→ Work instructions
Please report, as a bare number, how many lines below include the string "Žiar".

── Stored data ──

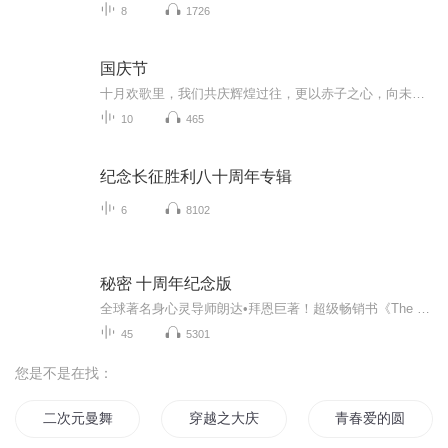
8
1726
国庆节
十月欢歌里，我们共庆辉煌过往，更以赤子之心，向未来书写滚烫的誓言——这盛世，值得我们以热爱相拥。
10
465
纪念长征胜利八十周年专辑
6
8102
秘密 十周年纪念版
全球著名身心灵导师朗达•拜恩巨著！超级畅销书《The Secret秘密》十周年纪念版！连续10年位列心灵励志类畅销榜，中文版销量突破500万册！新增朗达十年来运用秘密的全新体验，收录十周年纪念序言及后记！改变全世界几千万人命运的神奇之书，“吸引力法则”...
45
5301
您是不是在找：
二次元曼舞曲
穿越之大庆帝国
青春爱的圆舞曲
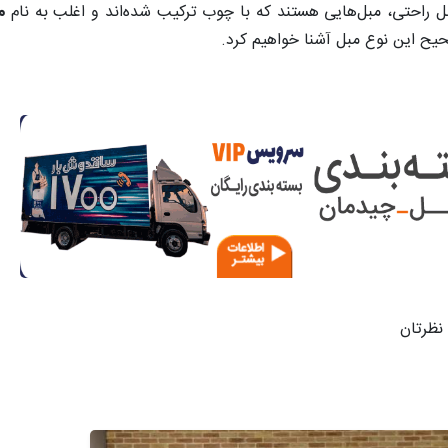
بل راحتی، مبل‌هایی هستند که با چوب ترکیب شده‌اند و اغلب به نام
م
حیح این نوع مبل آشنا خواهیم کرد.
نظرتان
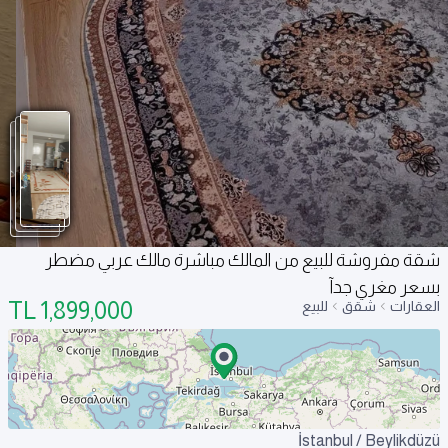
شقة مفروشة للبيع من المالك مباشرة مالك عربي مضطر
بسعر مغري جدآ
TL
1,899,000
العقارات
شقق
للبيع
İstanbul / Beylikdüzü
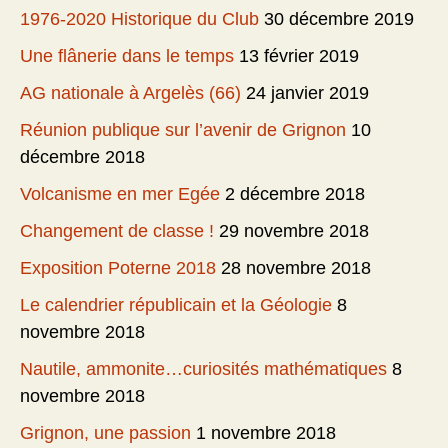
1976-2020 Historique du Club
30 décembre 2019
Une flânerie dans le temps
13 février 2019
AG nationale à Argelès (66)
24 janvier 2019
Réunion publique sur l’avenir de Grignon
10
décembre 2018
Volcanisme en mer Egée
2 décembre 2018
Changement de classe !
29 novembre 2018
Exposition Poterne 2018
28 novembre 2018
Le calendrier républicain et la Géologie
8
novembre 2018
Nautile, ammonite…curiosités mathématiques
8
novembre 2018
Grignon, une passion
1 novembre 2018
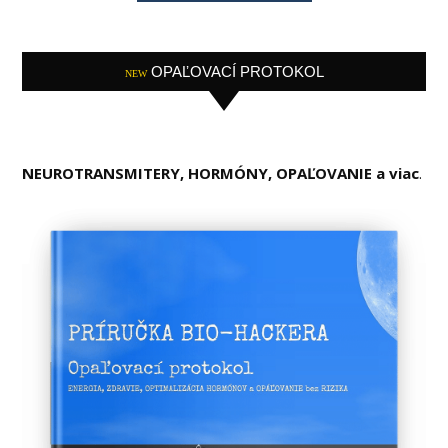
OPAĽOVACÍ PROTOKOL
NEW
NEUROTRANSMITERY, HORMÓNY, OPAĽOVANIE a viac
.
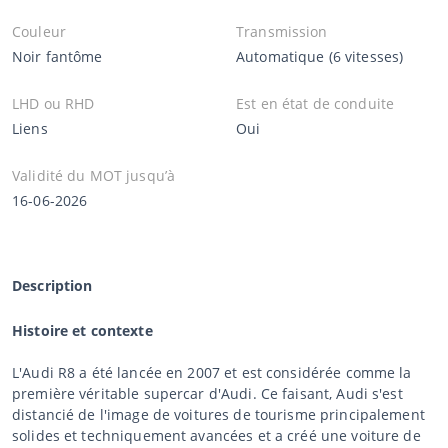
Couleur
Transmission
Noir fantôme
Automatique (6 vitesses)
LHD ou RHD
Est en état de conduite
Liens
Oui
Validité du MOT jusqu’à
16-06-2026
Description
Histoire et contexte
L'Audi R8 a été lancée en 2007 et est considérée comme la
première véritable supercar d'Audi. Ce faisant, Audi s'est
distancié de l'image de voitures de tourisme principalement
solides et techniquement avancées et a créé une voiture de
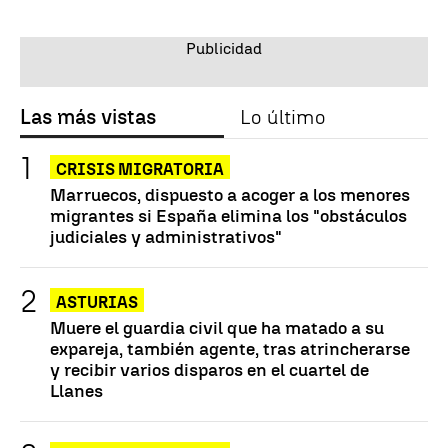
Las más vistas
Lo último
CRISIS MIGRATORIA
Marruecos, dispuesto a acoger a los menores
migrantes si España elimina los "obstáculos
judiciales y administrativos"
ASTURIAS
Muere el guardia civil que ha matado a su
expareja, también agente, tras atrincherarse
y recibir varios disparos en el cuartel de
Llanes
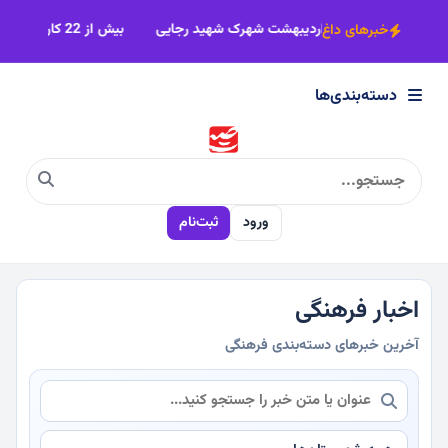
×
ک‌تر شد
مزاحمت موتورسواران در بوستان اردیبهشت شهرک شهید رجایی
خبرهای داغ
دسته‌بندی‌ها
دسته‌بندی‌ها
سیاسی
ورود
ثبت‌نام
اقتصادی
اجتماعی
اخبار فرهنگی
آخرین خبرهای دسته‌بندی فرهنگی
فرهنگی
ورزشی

───
── Stored data ──

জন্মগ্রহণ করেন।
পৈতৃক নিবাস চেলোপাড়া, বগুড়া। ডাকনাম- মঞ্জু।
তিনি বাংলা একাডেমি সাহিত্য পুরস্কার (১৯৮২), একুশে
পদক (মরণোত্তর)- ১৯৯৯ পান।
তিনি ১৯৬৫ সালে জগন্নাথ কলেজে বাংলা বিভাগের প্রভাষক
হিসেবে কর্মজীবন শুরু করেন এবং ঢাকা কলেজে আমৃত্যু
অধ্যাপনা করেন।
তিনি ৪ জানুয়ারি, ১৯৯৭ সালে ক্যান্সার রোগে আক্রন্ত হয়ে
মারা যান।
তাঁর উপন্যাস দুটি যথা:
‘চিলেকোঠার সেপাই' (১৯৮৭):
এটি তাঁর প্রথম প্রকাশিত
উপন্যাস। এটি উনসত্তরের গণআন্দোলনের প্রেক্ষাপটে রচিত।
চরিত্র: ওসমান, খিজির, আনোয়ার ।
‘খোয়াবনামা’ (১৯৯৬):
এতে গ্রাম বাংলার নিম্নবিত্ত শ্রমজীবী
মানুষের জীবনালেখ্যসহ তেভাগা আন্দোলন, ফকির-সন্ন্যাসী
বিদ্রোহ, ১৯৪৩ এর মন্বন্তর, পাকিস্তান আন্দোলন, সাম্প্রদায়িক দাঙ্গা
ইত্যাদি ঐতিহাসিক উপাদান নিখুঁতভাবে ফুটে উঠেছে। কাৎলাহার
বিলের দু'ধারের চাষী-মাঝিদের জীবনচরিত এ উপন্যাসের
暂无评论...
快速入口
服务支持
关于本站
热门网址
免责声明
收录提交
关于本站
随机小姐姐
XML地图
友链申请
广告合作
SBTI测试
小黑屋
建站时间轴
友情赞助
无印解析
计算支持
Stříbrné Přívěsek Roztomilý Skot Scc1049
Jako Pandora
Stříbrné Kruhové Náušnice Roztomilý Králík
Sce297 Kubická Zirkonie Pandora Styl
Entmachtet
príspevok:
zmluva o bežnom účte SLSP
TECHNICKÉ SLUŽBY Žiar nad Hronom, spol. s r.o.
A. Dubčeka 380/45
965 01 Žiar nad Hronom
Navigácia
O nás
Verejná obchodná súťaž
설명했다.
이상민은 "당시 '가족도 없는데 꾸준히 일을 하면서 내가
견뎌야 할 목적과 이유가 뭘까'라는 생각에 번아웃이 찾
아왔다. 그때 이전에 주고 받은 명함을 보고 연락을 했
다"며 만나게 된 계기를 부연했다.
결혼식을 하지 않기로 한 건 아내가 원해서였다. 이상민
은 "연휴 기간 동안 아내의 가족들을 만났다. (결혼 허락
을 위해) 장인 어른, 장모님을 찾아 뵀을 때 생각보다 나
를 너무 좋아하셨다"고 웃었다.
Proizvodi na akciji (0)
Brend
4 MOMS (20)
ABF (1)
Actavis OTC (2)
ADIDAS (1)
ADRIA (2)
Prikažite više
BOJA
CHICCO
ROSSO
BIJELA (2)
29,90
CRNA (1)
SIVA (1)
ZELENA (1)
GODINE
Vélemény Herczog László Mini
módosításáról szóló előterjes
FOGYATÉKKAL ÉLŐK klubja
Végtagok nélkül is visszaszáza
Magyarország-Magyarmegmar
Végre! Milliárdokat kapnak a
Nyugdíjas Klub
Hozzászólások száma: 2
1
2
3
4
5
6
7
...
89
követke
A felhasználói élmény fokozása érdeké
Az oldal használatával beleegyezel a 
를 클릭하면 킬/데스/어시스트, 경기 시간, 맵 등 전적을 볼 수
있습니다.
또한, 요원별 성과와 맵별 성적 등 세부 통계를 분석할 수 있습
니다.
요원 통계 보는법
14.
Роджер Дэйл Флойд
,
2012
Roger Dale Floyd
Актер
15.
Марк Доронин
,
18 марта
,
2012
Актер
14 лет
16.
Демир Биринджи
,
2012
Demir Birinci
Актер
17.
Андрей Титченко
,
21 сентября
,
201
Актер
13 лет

───

→ Solution for this task
2